Power on Trial: Sinnreich spars with Mangano’s defense attorney

Former Nassau County Executive Edward Mangano leaves federal court in Central Islip with his attorney, Kevin Keating of Garden City, on March 29. Credit: Newsday / J. Conrad Williams Jr.
Nobody asked
Jonathan Sinnreich, Oyster Bay’s outside legal counsel, and Kevin Keating, defense attorney for Edward Mangano, Nassau’s former county executive, spent much of the morning engaged in a verbal tennis match.
Keating would ask whether Sinnreich agreed with the defense attorney’s characterization of — well, just about anything.
And Sinnreich would fire back, mostly with “no,” along with a detailed explanation of why Keating’s characterization of discussion during an April 28, 2010, meeting — how construction loans are structured, what he said or did not say to a grand jury or to federal investigations and on and on and on — was wrong.
At least twice, Sinnreich also disagreed with how his statements to federal prosecutors were stated in FBI notes.
At one point during the trial of Mangano, his wife, Linda, and former Oyster Bay Supervisor John Venditto, Keating pressed Sinnreich on whether he mentioned in grand jury testimony that Mangano placed a hand on Singh’s shoulder during the 2010 meeting in the campaign headquarters of John Venditto, then-Oyster Bay’s town supervisor.
“I don’t think so, but I wasn’t asked a question that would have elicited that response,” Sinnreich replied.
Just say yes
Sinnreich, under questioning by Assistant U.S. Attorney Catherine M. Mirabile, testified that he was pretty much out of continued discussions about how to have the town legally back loans for former restaurateur Harendra Singh — after he continued to oppose many proposed iterations of a deal.

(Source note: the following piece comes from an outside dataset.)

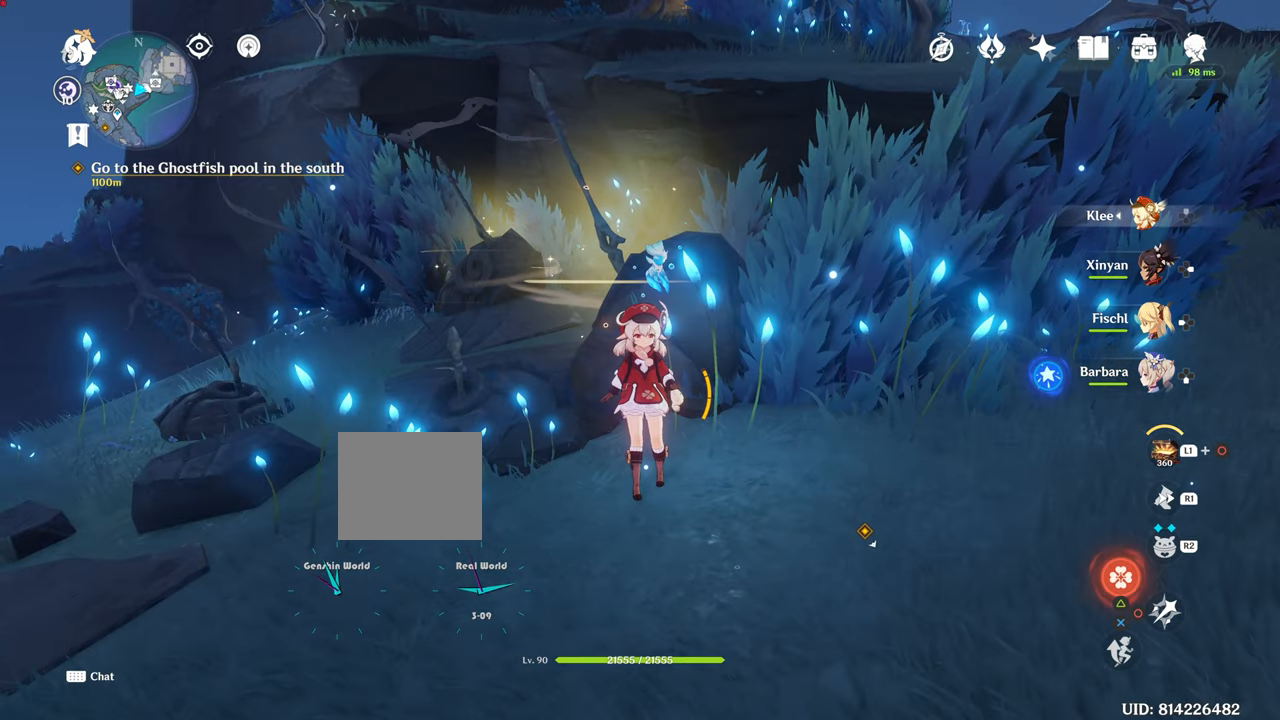
{"buttons": ["L1", "L2"], "left_stick": "center", "right_stick": "center", "events": [[50, "L1", "down"], [50, "left_stick", "center"], [450, "L2", "down"]]}
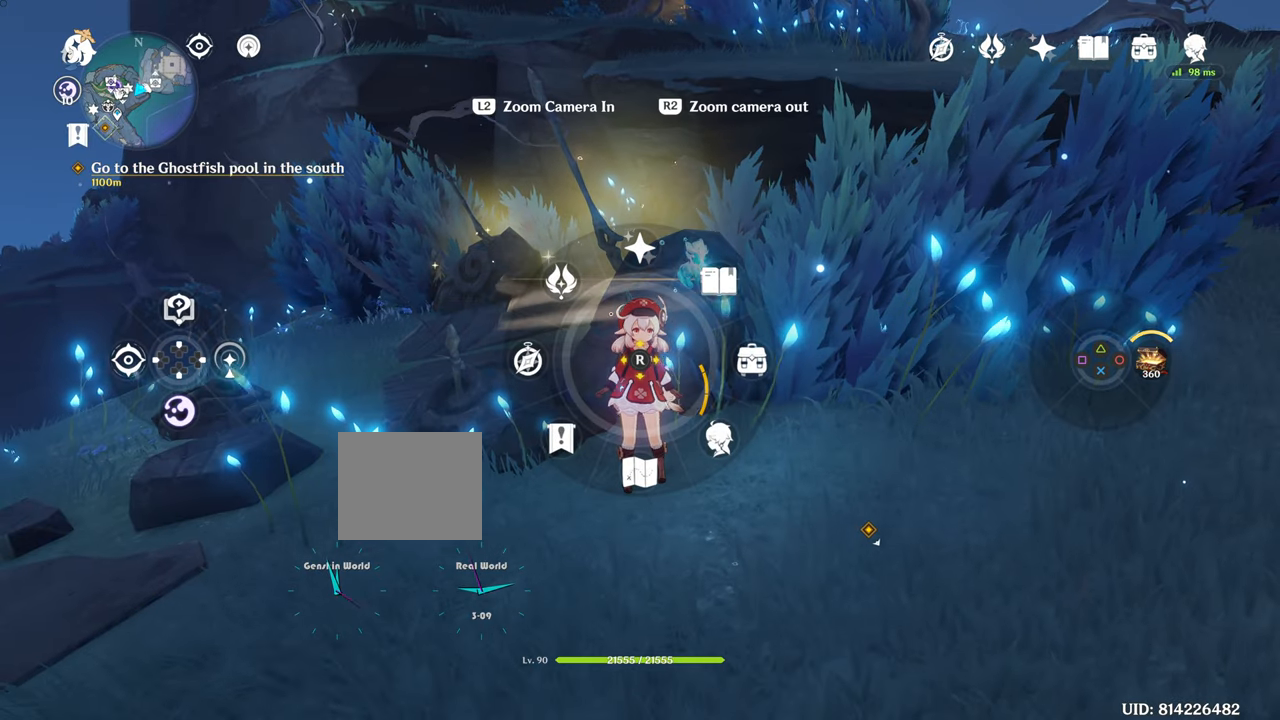
{"buttons": ["L1"], "left_stick": "center", "right_stick": "center", "events": [[251, "L2", "up"], [417, "L1", "up"], [467, "L1", "down"]]}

During an April 28, 2010, meeting, Sinnreich testified, he laid out his concerns and had some back and forth with William Cornachio and William Savino, attorneys for Rivkin Radler, Edward Mangano’s former law firm.
By May, he testified, he was out of the loop.
“It had become obvious to me through the town’s silence that the town was looking for Rivkin Radler to say yes to the dress,” he told jurors Thursday.
He said he did not learn until much later that the town had amended Singh’s concessions to help him get loans.
Lawyer needed
Sinnreich testified that in 2015 Leonard Genova came to him after federal agents visited the then-town attorney’s home.
Genova, Sinnreich, testified, was upset.
And, he said, that Genova, who had just lost his wife to cancer and has two young children, asked the agents to return later.
He told Sinnreich that the agents had agreed to do so.
“I asked him if he had a lawyer,” Sinnreich testified. “I told Mr. Genova that he needed his own lawyer, that I couldn’t do it because I am not a criminal attorney.”
“I also told him the supe ought to have criminal lawyers,” Sinnreich testified, referring to Venditto.